Aradan geçen bu süre içinde Arap Birliği de kâh Mısır’ın kâh Suudi Arabistan’ın borazanı oldu; ama hiçbir zaman 22 üye ülkenin çıkarlarını koruyan uluslararası bir güç olmadı. Libya’nın 2011’de ABD, İngiltere, İtalya ve diğer 10 ülke tarafından işgali sırasında, mesela, Arap Birliği neredeydi? Yemen’de nerede? Irak ve Suriye’de nerede? Oysa Arap Birliği, üyelerinin milli gelirleri açısından dünyanın en zengin uluslararası örgütüdür.

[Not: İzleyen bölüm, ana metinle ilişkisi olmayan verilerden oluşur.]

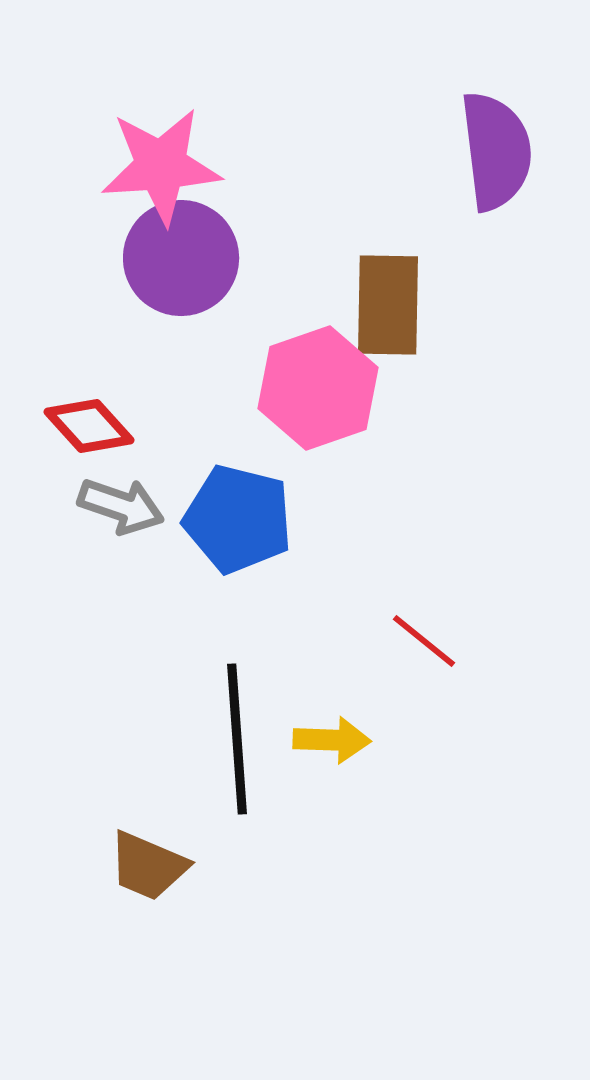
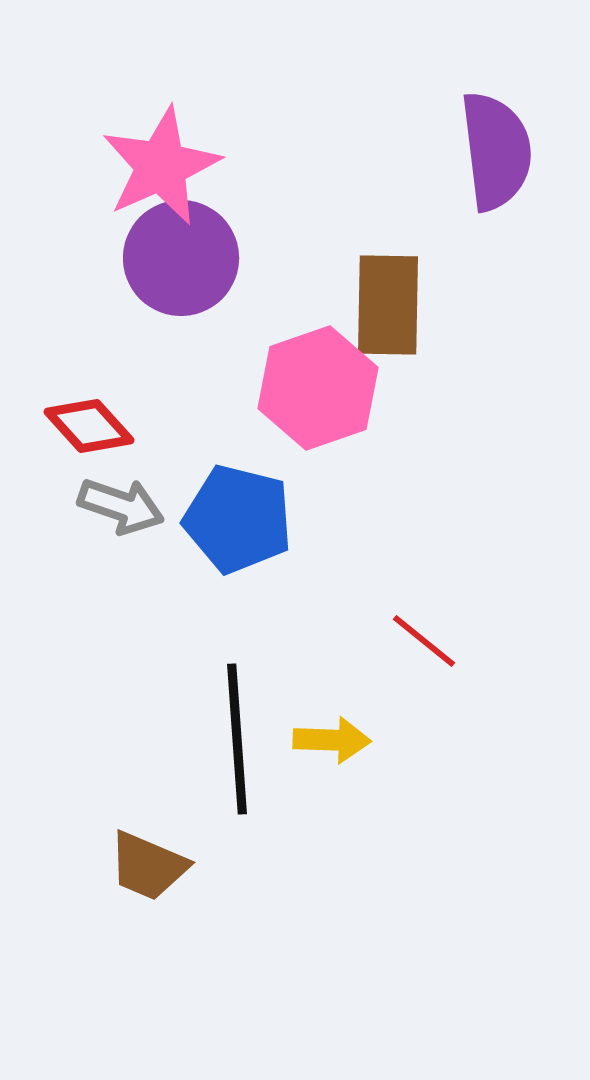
pink star: rotated 20 degrees counterclockwise
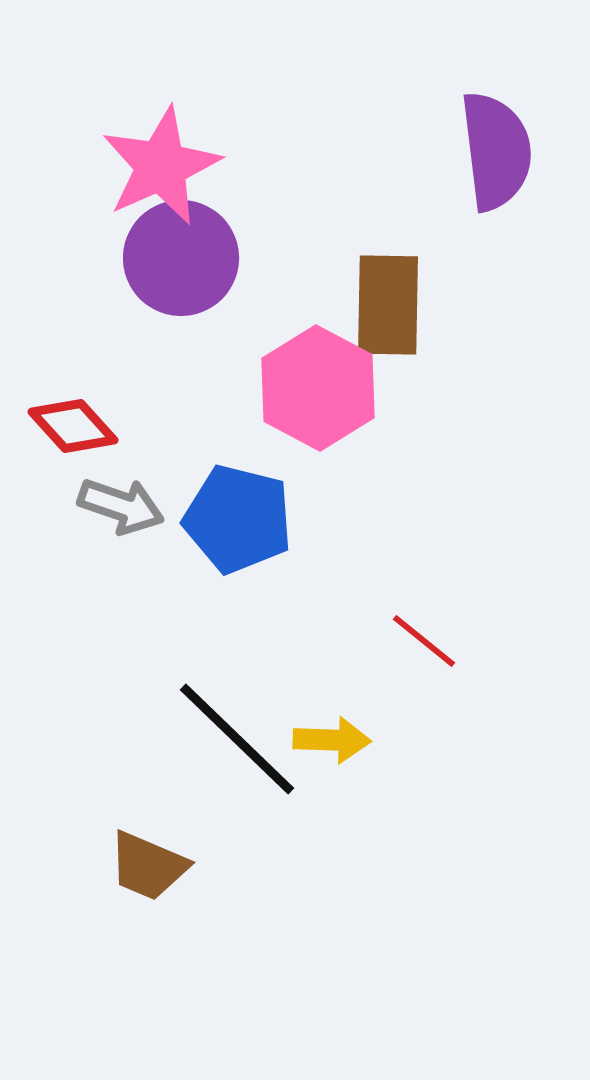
pink hexagon: rotated 13 degrees counterclockwise
red diamond: moved 16 px left
black line: rotated 42 degrees counterclockwise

Şimdi bu pespaye kurumun genel sekreteri olan Ahmed Ebu Gheyt, 54’ncü Uluslararası Münih Güvenlik Konferansı’nda Ortadoğu konularının ele alındığı oturumda Zeytin Dalı Harekâtı’yla ilgili olarak, “Türk arkadaşlarıma, kardeşlerime, meslektaşlarıma sesleniyorum; sınırınızın güneyindeki bir Arap ülkesine müdahale ettiğinizin bilincinde olmalısınız. Bu şekilde eyleme geçmeden önce ilkelerinizi ortaya koymanız beklenir” buyurmuş!
Beyefendi Türkiye’nin “Sınırlarımızın ötesinden bize her gün silahlı saldırı yapılıyor, bunu önlemek gerekir!” sözünün neresini anlamamış acaba? “Sınırlarımızın dibinde, Suriye’nin toprak bütünlüğünü bozan bir terör koridoru devleti kuruluyor; bunu kabul edilemez” ifadesinin bir ilke dile getirdiğini anlamak ne kadar zor acaba?
Ülkeler gibi örgütlerin de kuklacısı var.